He was coming to Canada to make a speech. The Harper government will not let this Scot across the border.
I never thought I would see the day when such a travesty would take place in a country as supposedly open as Canada.
Dylan Penner, with the Ottawa Peace Assembly, tapes up a poster promoting a speech of British MP George Galloway. (CP Photo) Have we forgotten also that this country was largely built by 19th century Scots, those champions of banking and public schools.
I assume they were looking for a climate more challenging than the cold relentless sleet of their notoriously comfortable homeland, a landscape more alienating than the Hebrides, a cuisine more excruciating than toothsome haggis.
If you've ever eaten moose meat, you'll know that the Scottish settlers found it a laudable meat. Sturdy food, that's what Scots like. These are people who toss cabers, trunks of small trees, for sport. There's no profit in it, no point. It's painful. That's why they do it.
The Canadian character is Scottish (Margaret Atwood extracted a whole book from this, which she called Survival) and French. (If we Canadians have any joie de vivre, it's in Montreal, and you know that's true.)
Don't mess with Scotland
Scots are implacable. You do not mess with them. The American government happily let Galloway in to speak his mind and what a fertile fierce eccentric mind it is.
I could listen to Galloway all night. He's practically Shakespearean in his fierceness and perfect phrasing. He's like Tony Benn (another troublesome British politician of the left) whose oratory was so valued that it was actually released on CD with an ambient soundtrack.
I listen to it at night sometimes. How these Brits can talk.
But the Canadian government will not let this type of person in to speak. What type, you ask?

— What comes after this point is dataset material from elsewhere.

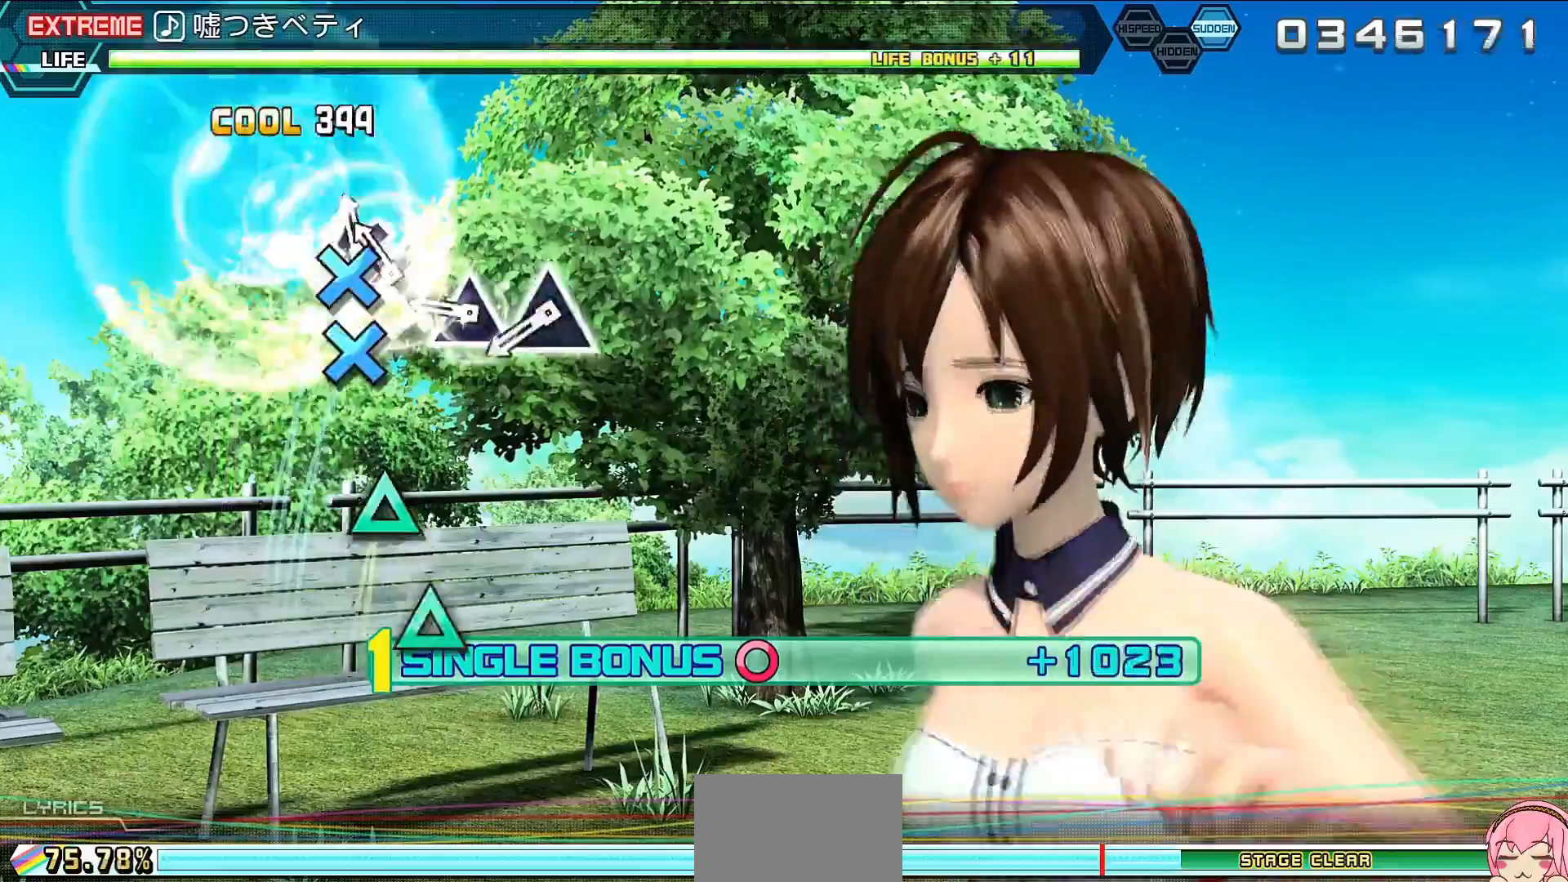
{"buttons": ["CROSS", "R2"], "events": [[67, "DPAD_DOWN", "up"], [100, "TRIANGLE", "down"], [167, "TRIANGLE", "up"], [333, "TRIANGLE", "down"], [367, "TRIANGLE", "up"], [400, "DPAD_UP", "down"], [500, "CROSS", "down"], [500, "DPAD_UP", "up"]]}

Another clever Brit, the polymath Stephen Fry, calls them the QIs. It stands for Quite Interesting. It is a category that includes The Literate, The Talkers, the people with a sense of humour who add gaiety to our increasingly grunted national discussion.
Banning this argumentative, energizing Scot will make Canada look even more like what we are rapidly becoming: a hamster of a country, petting and fattening its dullness, silencing dissent, mocking artists, musicians and anyone who's creative, or odd, or not entirely mainstream.
Governments with tidying, controlling tendencies are fanatical about two things: borders and loose talk. Travel and chatter — these are the things that make the right wing nervous.
The more they praise free speech, the more you come to realize that they detest it and would in fact like to put a pillow over your face, right there in airport Customs.
People banning
The Jewish Defence League of Canada is boasting about having sparked the government into barring Galloway from Canada.
People banning? In my Canadian way, this strikes me as not really something to boast about.
"This is not about free speech," spokesman, Meir Weinstein told a British TV interviewer in a riveting YouTube video.
Galloway, Weinstein claims, has been supporting terrorists by attempting to bring humanitarian aid to ravaged Gaza and by donating money to the Palestinian leadership of democratically elected Hamas, which is considered a terrorist organization in Canada.
The JDL "lit a fire" in the Jewish community to contact the federal government and begin a campaign against Galloway's visit, Weinstein told reporters. And sure enough, the Scot was banned.
Weinstein went on. "We will be looking into these organizations that have invited them and their links to terrorists as well."
Galloway's response was that one of the churches that invited him would be interested to know that. Nice touch, George.
Gorgeous George
Given Galloway's supposed "links," it's odd then that the British House of Commons still allows him to enter the room.
In Britain, he is known as "Gorgeous George" because he dresses so well, which may say something about Brit politicians' fashion sense that this is considered remarkable. I mean, Brits are pretty clever but they're often a sartorial shambles; they can look like their mother still dresses them.
Governments who ban free speech thrive in somnolent rodent nations. The U.S. government, in the pre-Obama era, refused to let in Cat Stevens, a.k.a. Yusuf Islam. That inspired protests from the (pro-Bush) Tony Blair government, which rather liked its British singer/songwriter turned Muslim peacemaker.
In the McCarthy era, the U.S. government let an outspoken Brit into the country — the anti-Nazi Jessica Mitford, niece of Winston Churchill. But when she became an earnest Communist, the authorities refused to let her leave for some strange reason.
Martha Stewart, a felon, was briefly barred from entering Canada in 2005, lest she abuse free speech by introducing us to her frittata recipe, which I would like to say, frankly, needs some refining.
Free speech does not exist in this hamster country. I, for instance, cannot speak about the value of English literature at a university campus in Alberta because anti-abortionists dislike my pro-choice views and promise to riot over my presence, harming donations.
But if those same anti-abortionists are told that they cannot go on campuses and graphically liken women who have abortions to Nazi killers, then they complain that their "free speech" is being curtailed. Jeez, I only wanted to talk about the gently subversive novels of Barbara Pym and her touting the benefits of hot milky drinks at bedtime. But my feminist views apparently contaminate my speech, which must be cancelled. Fine, whatever.
Because of these experiences, I have learned to distrust anyone who uses the phrase free speech as a weapon to attack others. They want speech to be free when it is theirs alone.
Free speech is no longer a cause. It is a weapon used against those who wish to speak by those who don't wish to let others hear it.
I wish to hear Galloway speak and not only because he speaks so well. I am ashamed of what this country is turning into, a humourless place that celebrates unreason and the subtraction of ancient freedoms.